## Task item
Please output exactly the lines from the one that holds "Enlightenment Era" through the final line of the data, and nothing else; leave out any pictures.

(Extracted material Opens)

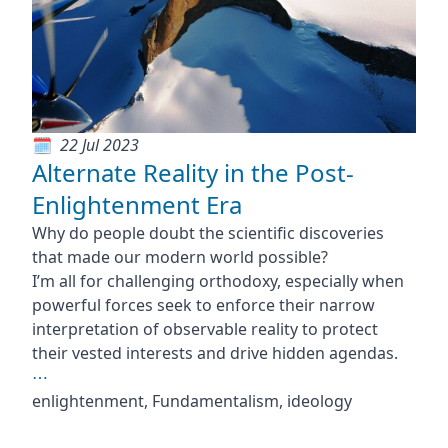
22 Jul 2023
Alternate Reality in the Post-
Enlightenment Era
Why do people doubt the scientific discoveries
that made our modern world possible?
I’m all for challenging orthodoxy, especially when
powerful forces seek to enforce their narrow
interpretation of observable reality to protect
their vested interests and drive hidden agendas.
⋯
enlightenment, Fundamentalism, ideology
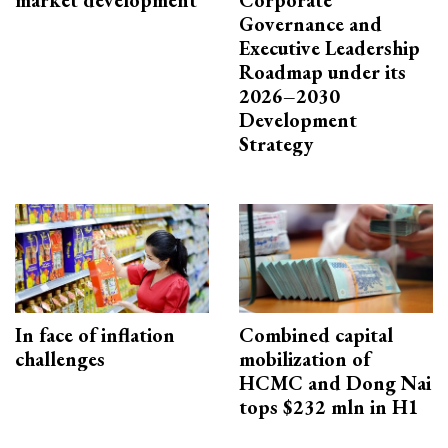
market development
Corporate
Governance and
Executive Leadership
Roadmap under its
2026–2030
Development
Strategy
In face of inflation
Combined capital
challenges
mobilization of
HCMC and Dong Nai
tops $232 mln in H1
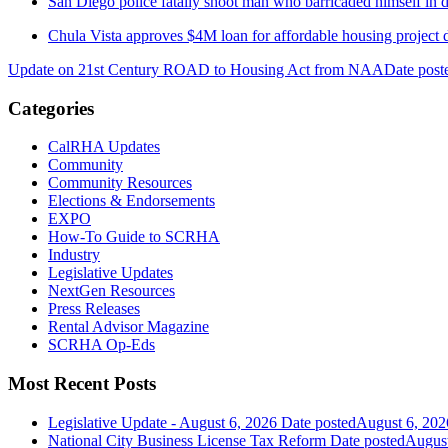
San Diego police fatally shoot man who barricaded himself i
Chula Vista approves $4M loan for affordable housing project 
Update on 21st Century ROAD to Housing Act from NAA
Date post
Categories
CalRHA Updates
Community
Community Resources
Elections & Endorsements
EXPO
How-To Guide to SCRHA
Industry
Legislative Updates
NextGen Resources
Press Releases
Rental Advisor Magazine
SCRHA Op-Eds
Most Recent Posts
Legislative Update - August 6, 2026
Date posted
August 6, 202
National City Business License Tax Reform
Date posted
August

(Extracted material Closes)

## Final answer
Enlightenment Era
Why do people doubt the scientific discoveries
that made our modern world possible?
I’m all for challenging orthodoxy, especially when
powerful forces seek to enforce their narrow
interpretation of observable reality to protect
their vested interests and drive hidden agendas.
⋯
enlightenment, Fundamentalism, ideology
market development
Corporate
Governance and
Executive Leadership
Roadmap under its
2026–2030
Development
Strategy
In face of inflation
Combined capital
challenges
mobilization of
HCMC and Dong Nai
tops $232 mln in H1
San Diego police fatally shoot man who barricaded himself i
Chula Vista approves $4M loan for affordable housing project 
Update on 21st Century ROAD to Housing Act from NAA
Date post
Categories
CalRHA Updates
Community
Community Resources
Elections & Endorsements
EXPO
How-To Guide to SCRHA
Industry
Legislative Updates
NextGen Resources
Press Releases
Rental Advisor Magazine
SCRHA Op-Eds
Most Recent Posts
Legislative Update - August 6, 2026
Date posted
August 6, 202
National City Business License Tax Reform
Date posted
August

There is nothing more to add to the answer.